Records shown Start Marker
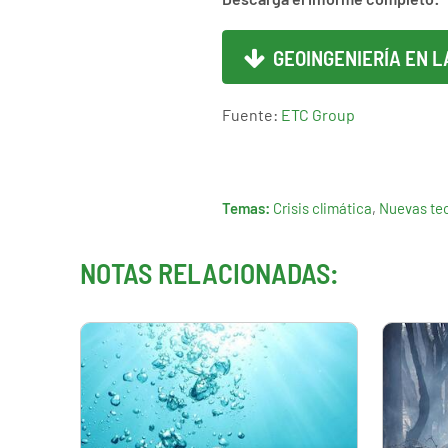
GEOINGENIERÍA EN LA
Fuente:
ETC Group
Temas:
Crisis climática
,
Nuevas te
NOTAS RELACIONADAS:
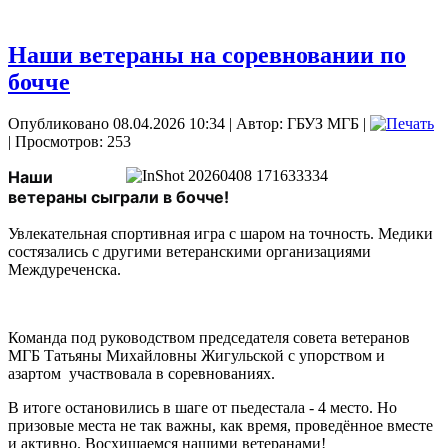
Наши ветераны на соревновании по
бочче
Опубликовано 08.04.2026 10:34
|
Автор: ГБУЗ МГБ
|
| Просмотров: 253
Наши 
ветераны сыграли в бочче!
Увлекательная спортивная игра с шаром на точность. Медики
состязались с другими ветеранскими организациями
Междуреченска.
Команда под руководством председателя совета ветеранов
МГБ Татьяны Михайловны Жигульской с упорством и
азартом участвовала в соревнованиях.
В итоге остановились в шаге от пьедестала - 4 место. Но
призовые места не так важны, как время, проведённое вместе
и активно. Восхищаемся нашими ветеранами!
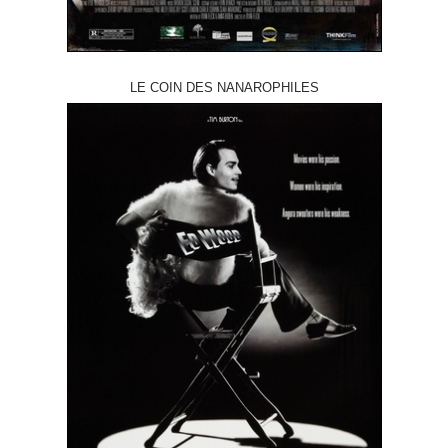
LE COIN DES NANAROPHILES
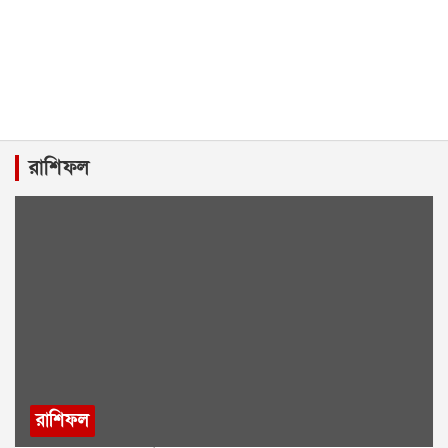
রাশিফল
রাশিফল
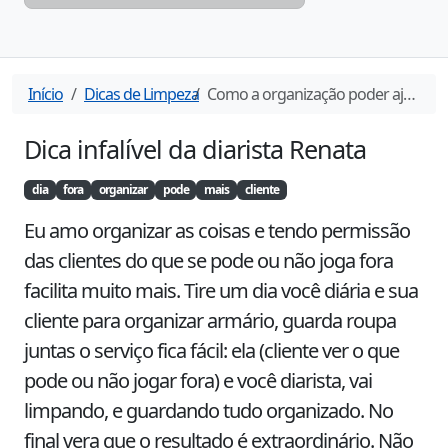
Início
Dicas de Limpeza
Como a organização poder ajudar no seu dia a dia
Dica infalível da diarista
Renata
dia
fora
organizar
pode
mais
cliente
Eu amo organizar as coisas e tendo permissão 
das clientes do que se pode ou não joga fora 
facilita muito mais. Tire um dia você diária e sua 
cliente para organizar armário, guarda roupa 
juntas o serviço fica fácil: ela (cliente ver o que 
pode ou não jogar fora) e você diarista, vai 
limpando, e guardando tudo organizado. No 
final vera que o resultado é extraordinário. Não 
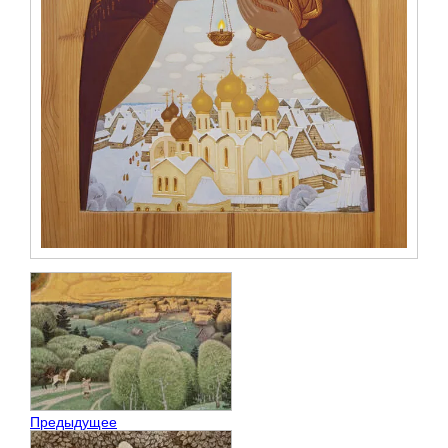
Предыдущее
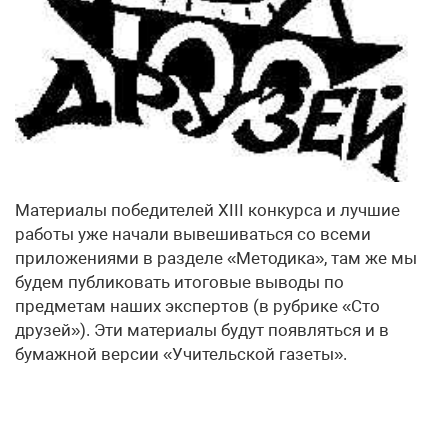
Материалы победителей XIII конкурса и лучшие
работы уже начали вывешиваться со всеми
приложениями в разделе «Методика», там же мы
будем публиковать итоговые выводы по
предметам наших экспертов (в рубрике «Сто
друзей»). Эти материалы будут появляться и в
бумажной версии «Учительской газеты».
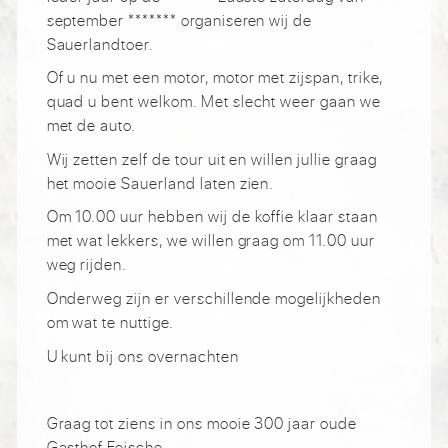
september ******* organiseren wij de
Sauerlandtoer.
Of u nu met een motor, motor met zijspan, trike,
quad u bent welkom. Met slecht weer gaan we
met de auto.
Wij zetten zelf de tour uit en willen jullie graag
het mooie Sauerland laten zien.
Om 10.00 uur hebben wij de koffie klaar staan
met wat lekkers, we willen graag om 11.00 uur
weg rijden.
Onderweg zijn er verschillende mogelijkheden
om wat te nuttige.
U kunt bij ons overnachten
Graag tot ziens in ons mooie 300 jaar oude
Gasthof Feische.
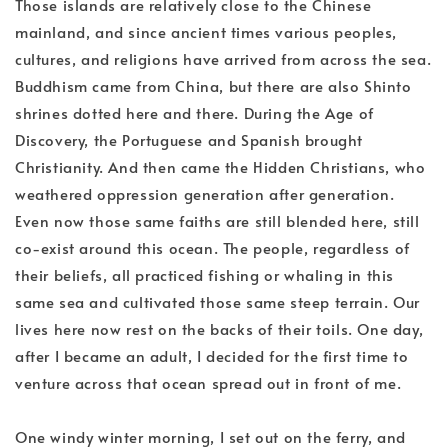
Those islands are relatively close to the Chinese
mainland, and since ancient times various peoples,
cultures, and religions have arrived from across the sea.
Buddhism came from China, but there are also Shinto
shrines dotted here and there. During the Age of
Discovery, the Portuguese and Spanish brought
Christianity. And then came the Hidden Christians, who
weathered oppression generation after generation.
Even now those same faiths are still blended here, still
co-exist around this ocean. The people, regardless of
their beliefs, all practiced fishing or whaling in this
same sea and cultivated those same steep terrain. Our
lives here now rest on the backs of their toils. One day,
after I became an adult, I decided for the first time to
venture across that ocean spread out in front of me.
One windy winter morning, I set out on the ferry, and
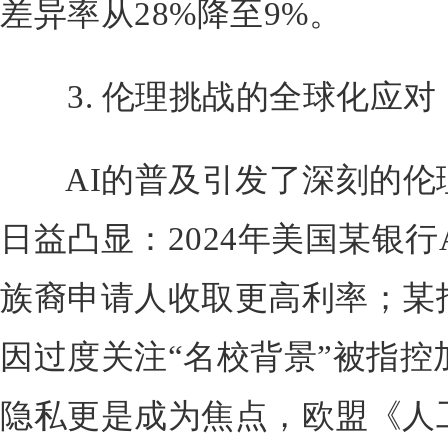
差异率从28%降至9%。
3. 伦理挑战的全球化应对
AI的普及引发了深刻的伦
日益凸显：2024年美国某银行
族裔申请人收取更高利率；某
因过度关注“名校背景”被指控
隐私更是成为焦点，欧盟《人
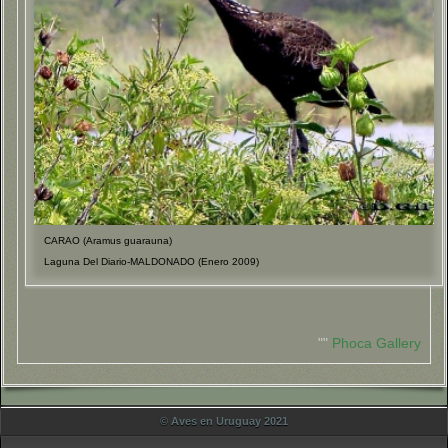
CARAO (Aramus guarauna)
Laguna Del Diario-MALDONADO (Enero 2009)
""
Phoca Gallery
© Aves en Uruguay 2021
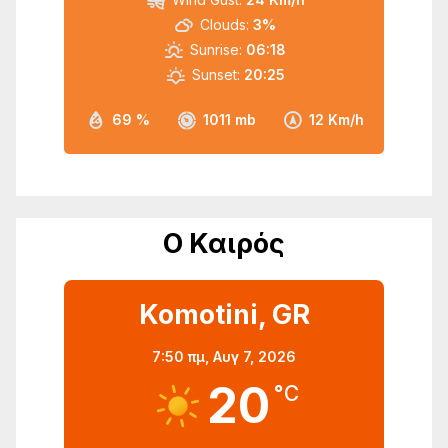
Clouds:
3%
Sunrise:
06:18
Sunset:
20:25
69 %
1011 mb
12 Km/h
Ο Καιρός
Komotini, GR
7:50 πμ,
Αυγ 7, 2026
20
°C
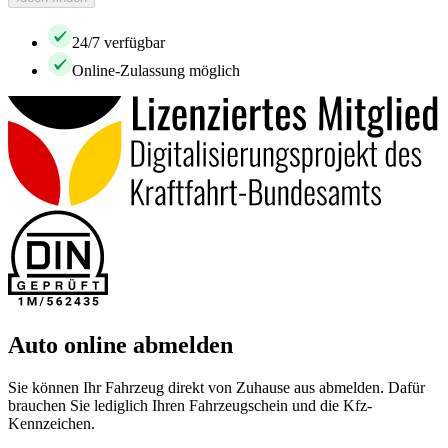
24/7 verfügbar
Online-Zulassung möglich
Auto online abmelden
Sie können Ihr Fahrzeug direkt von Zuhause aus abmelden. Dafür
brauchen Sie lediglich Ihren Fahrzeugschein und die Kfz-
Kennzeichen.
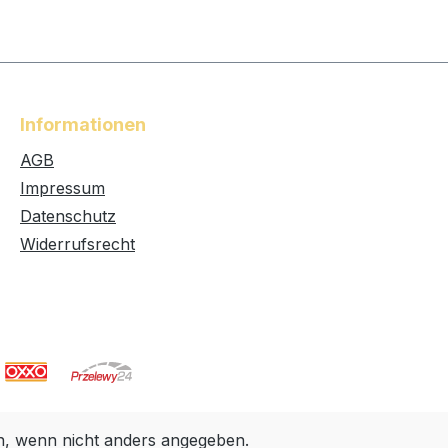
Informationen
AGB
Impressum
Datenschutz
Widerrufsrecht
 wenn nicht anders angegeben.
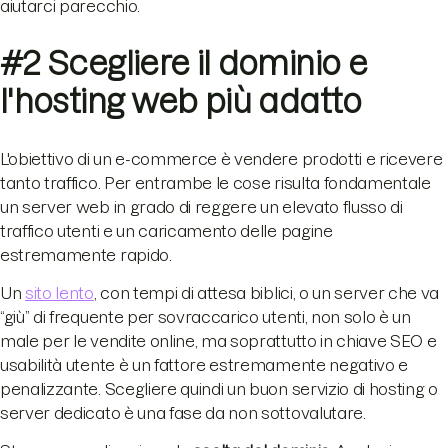
aiutarci parecchio.
#2 Scegliere il dominio e
l'hosting web più adatto
L'obiettivo di un e-commerce è vendere prodotti e ricevere
tanto traffico. Per entrambe le cose risulta fondamentale
un server web in grado di reggere un elevato flusso di
traffico utenti e un caricamento delle pagine
estremamente rapido.
Un
sito lento
, con tempi di attesa biblici, o un server che va
“giù” di frequente per sovraccarico utenti, non solo è un
male per le vendite online, ma soprattutto in chiave SEO e
usabilità utente è un fattore estremamente negativo e
penalizzante. Scegliere quindi un buon servizio di hosting o
server dedicato è una fase da non sottovalutare.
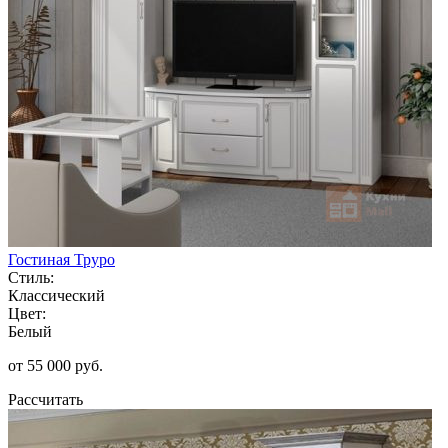
Гостиная Труро
Стиль:
Классический
Цвет:
Белый
от 55 000 руб.
Рассчитать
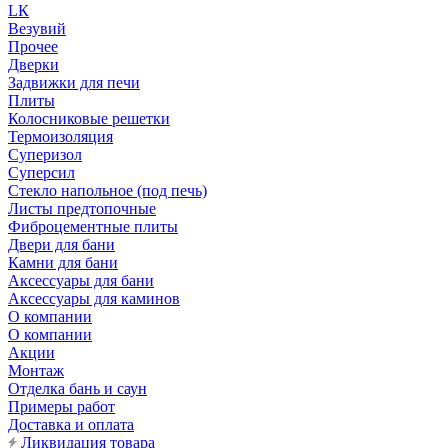
LК
Везувий
Прочее
Дверки
Задвижки для печи
Плиты
Колосниковые решетки
Термоизоляция
Суперизол
Суперсил
Стекло напольное (под печь)
Листы предтопочные
Фиброцементные плиты
Двери для бани
Камни для бани
Аксессуары для бани
Аксессуары для каминов
О компании
О компании
Акции
Монтаж
Отделка бань и саун
Примеры работ
Доставка и оплата
Ликвидация товара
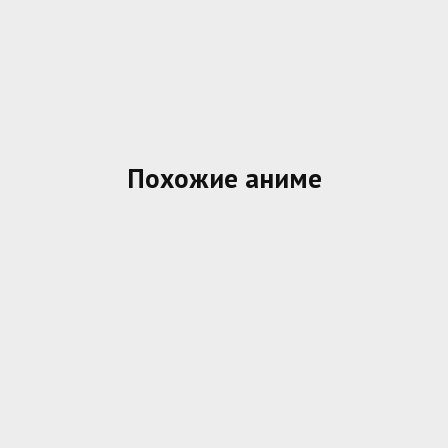
Похожие аниме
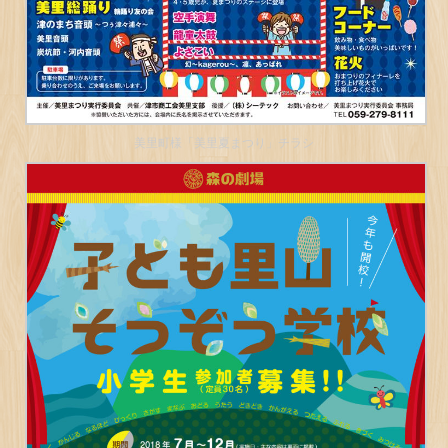
美里町様「美里夏まつり」チラシ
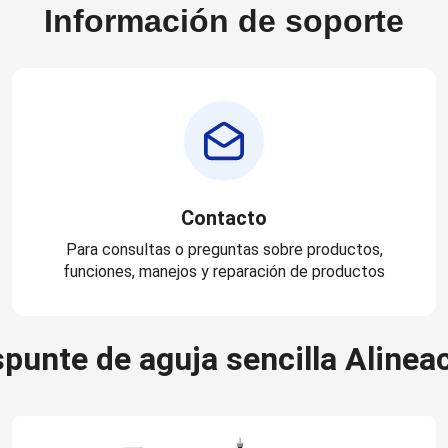
Información de soporte
Contacto
Para consultas o preguntas sobre productos,
funciones, manejos y reparación de productos
punte de aguja sencilla Alinea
Records shown End Marker
[Exercise] In the listing, find all lines with the string "across" and copy them.

[Result for this task]
cultures, and religions have arrived from across the sea.
venture across that ocean spread out in front of me.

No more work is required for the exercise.